Laying people off when you don't need to do so to stay profitable, however, is absolutely punitive. The restaurant industry's margins may be thin, but they ain't that thin - and I can guarantee you there's plenty fat to be trimmed from the managerial and executive pay structures long before needing to sack the minimum-wage employees.
The owner of a restaurant who lays off waiters in order to spend less on salaries is not punishing the waiters. Nobody thinks that the waiters have broken any rules. The definition of “punitive” is that it is a punishment for breaking the rules. The waiters might think it’s unfair or niggardly, of course, but that’s not what “punitive” means.

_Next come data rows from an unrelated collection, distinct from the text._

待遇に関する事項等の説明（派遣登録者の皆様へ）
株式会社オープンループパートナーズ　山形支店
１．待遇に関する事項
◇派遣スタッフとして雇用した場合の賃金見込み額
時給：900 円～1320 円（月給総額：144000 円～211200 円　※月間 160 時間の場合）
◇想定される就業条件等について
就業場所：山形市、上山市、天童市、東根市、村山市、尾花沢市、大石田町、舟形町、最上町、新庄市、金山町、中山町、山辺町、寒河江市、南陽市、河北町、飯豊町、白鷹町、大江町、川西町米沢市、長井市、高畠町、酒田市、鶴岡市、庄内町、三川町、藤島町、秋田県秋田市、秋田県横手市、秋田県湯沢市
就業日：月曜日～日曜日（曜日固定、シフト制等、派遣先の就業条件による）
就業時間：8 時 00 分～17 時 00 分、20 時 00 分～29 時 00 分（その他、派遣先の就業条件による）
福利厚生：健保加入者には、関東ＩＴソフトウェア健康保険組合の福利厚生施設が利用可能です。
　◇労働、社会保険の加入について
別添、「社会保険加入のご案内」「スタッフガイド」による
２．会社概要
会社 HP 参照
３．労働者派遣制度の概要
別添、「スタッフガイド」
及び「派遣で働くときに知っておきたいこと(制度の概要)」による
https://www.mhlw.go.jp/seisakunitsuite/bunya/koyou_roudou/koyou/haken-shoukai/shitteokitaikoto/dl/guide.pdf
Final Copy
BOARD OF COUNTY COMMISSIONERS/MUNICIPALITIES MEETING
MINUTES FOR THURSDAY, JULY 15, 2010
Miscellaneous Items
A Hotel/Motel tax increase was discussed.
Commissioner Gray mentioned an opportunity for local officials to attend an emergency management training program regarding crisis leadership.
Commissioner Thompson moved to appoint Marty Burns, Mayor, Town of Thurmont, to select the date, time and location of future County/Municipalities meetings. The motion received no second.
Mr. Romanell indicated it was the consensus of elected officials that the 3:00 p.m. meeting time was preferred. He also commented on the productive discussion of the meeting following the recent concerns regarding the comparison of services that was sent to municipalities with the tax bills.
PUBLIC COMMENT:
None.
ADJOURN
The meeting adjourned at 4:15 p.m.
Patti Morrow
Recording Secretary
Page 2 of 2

Pick a more appropriate word.
> The owner of a restaurant who lays off waiters in order to spend less on salaries is not punishing the waiters.
It's punishment for demanding better pay. That makes it punitive, whether the mechanism for negotiating that better pay is "we voted for (people who will vote for) a minimum wage increase" or "we formed a union so we can collectively bargain for a wage increase" or what have you.
> Pick a more appropriate word.
Okay, then:
- Retaliatory
- Self-serving
- Douchebaggish
Do those work better for you? Or are you going to find some other excuse to nitpick and distract from the core issue of employers being full of shit when they blame wage increases for "needing" to lay people off?